TEN THINGS NOT TO DO IN JAPAN
Walking and eating: look at you go! You're walking and eating like the true multi-tasker you are. Win win. This doesn't really fly in Japan. One is supposed to respect their food which involves sitting down and taking the time to savour and appreciate it. Occasionally when I've been really pushed for time and rather hungry I've sneakily eaten while walking, all the while noticing little old ladies looking at me suspiciously as I faux yawn and slyly pushing morsels into my mouth.
Clipping your fingernails at night: the belief is that if you cut those nails you won't be able to be with or near your parents when they die. No mani's or pedi's post 5pm! Another no no for night time is cutting your hair. You're practically inviting that lady from The Grudge to take up residence in your house.
3. I've always covered my mirror at night for fear that I'll get up in the middle of the night to go to the loo and see a ghost behind my reflections or worse, the Candyman! I think watching movies like Poltergeist at a young age has terrified me forever. I was happy to discover my irrational fear does not make me look so crazy in Japan. Word on the street is that a woman from another world comes through the mirror in the night and either kills you or takes you back to her world. Noooo!
- Lying down after eating: you will turn into a cow. That is all.
- Eating an apple: this is a bit of an awkward one. I've spent many an afternoon in my office pulling a shiny red apple from my bag and happily chomping away. The Japanese don't really eat their apples whole, instead they cut them into dainty pieces and delicately eat them. Watching someone eat an apple whole has been compared to shoving a whole pizza in your mouth in one sitting - lacking grace and elegance. Whenever I bite down on an apple I get quizzical looks.
Most people are familiar with the Japanese practise of taking ones shoes off when going inside a house, school or office. Things are a little more complex than I bargained for. It's shoes off, then slippers on, but if you go to the toilet, slippers off, new toilet slippers on. Then, if there's is tatami in the room, slippers off altogether, so make sure your socks aren't heinous, full of holes or depicting embarrassing sexual positions. Also, walking up stair with slippers on can be a little bit difficult as they have a tendency to fly off your feet. I cannot tell you the amount of times I have tripped up the stairs. The only time you can throw caution to the slipper shoe rule is if there's an earthquake or a fire. Run for your life!

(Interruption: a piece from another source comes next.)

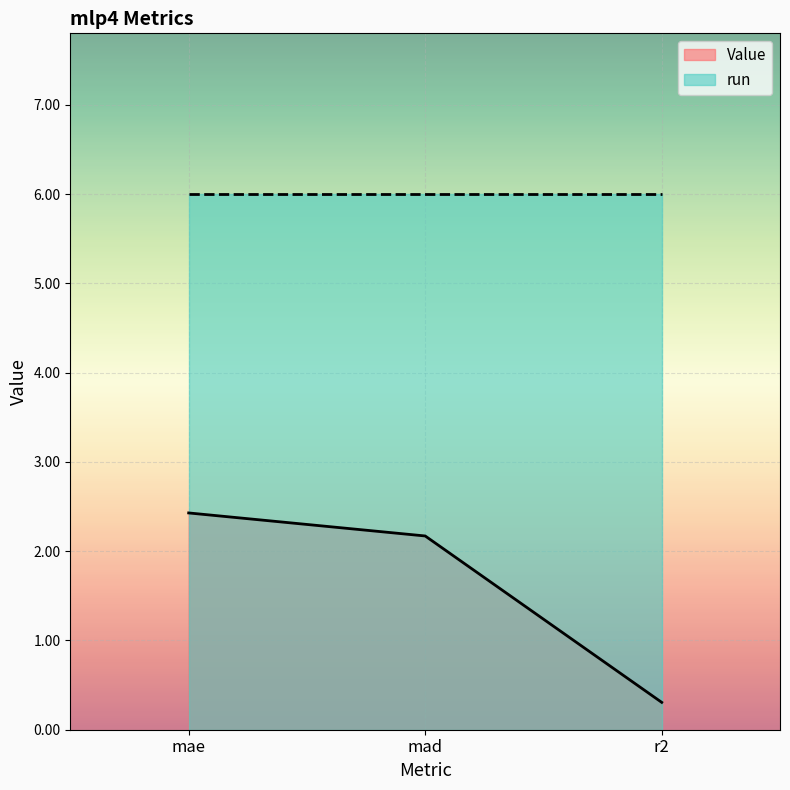

What is the difference between the maximum and minimum values?

2.1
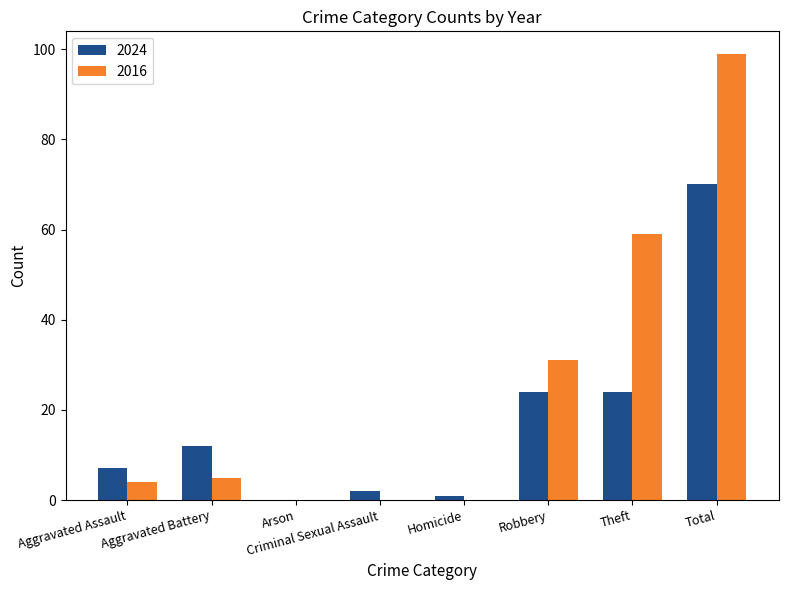

Reading left to right, list all the values displayed in this chart.

2024: 7	12	0	2	1	24	24	70
2016: 4	5	0	0	0	31	59	99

7. If you're unlucky enough to attend a funeral in Japan remember the following things or be cursed forever - hide your thumb when the funeral car passes or your parents will die soon, sprinkle salt on yourself before you go back to your house or the spirit of the deceased may follow you, and of course, don't jam your chopstick into your rice so they're standing up right, this is only done with rice that is being put on the funeral altar.
If you eat fried eel and melon in the same meal YOU WILL DIE.
When drinking alcohol with people always hold off taking a sip of your delicious beer/wine/cocktail/whatever and wait for the toast and a round of cheers (kampai!)
Another no no for the night time: no whistling. 'Yoru ni kuchibiru o fuku to hebi ga kuru'' (If you whistle at night a snake will come to you). From the 1600-1800 whistling was a way for burglars to communicate and warn each other and as a result whistling has become associated with inviting the bad guys into your house. No jolly tunes allowed.
So there you have it, if you visit Japan you'll now be free from looking the fool, your parents dying, a scary lady coming through your mirror, ghosts following you, dying, burglars and of course, magically transforming into a cow. Yay!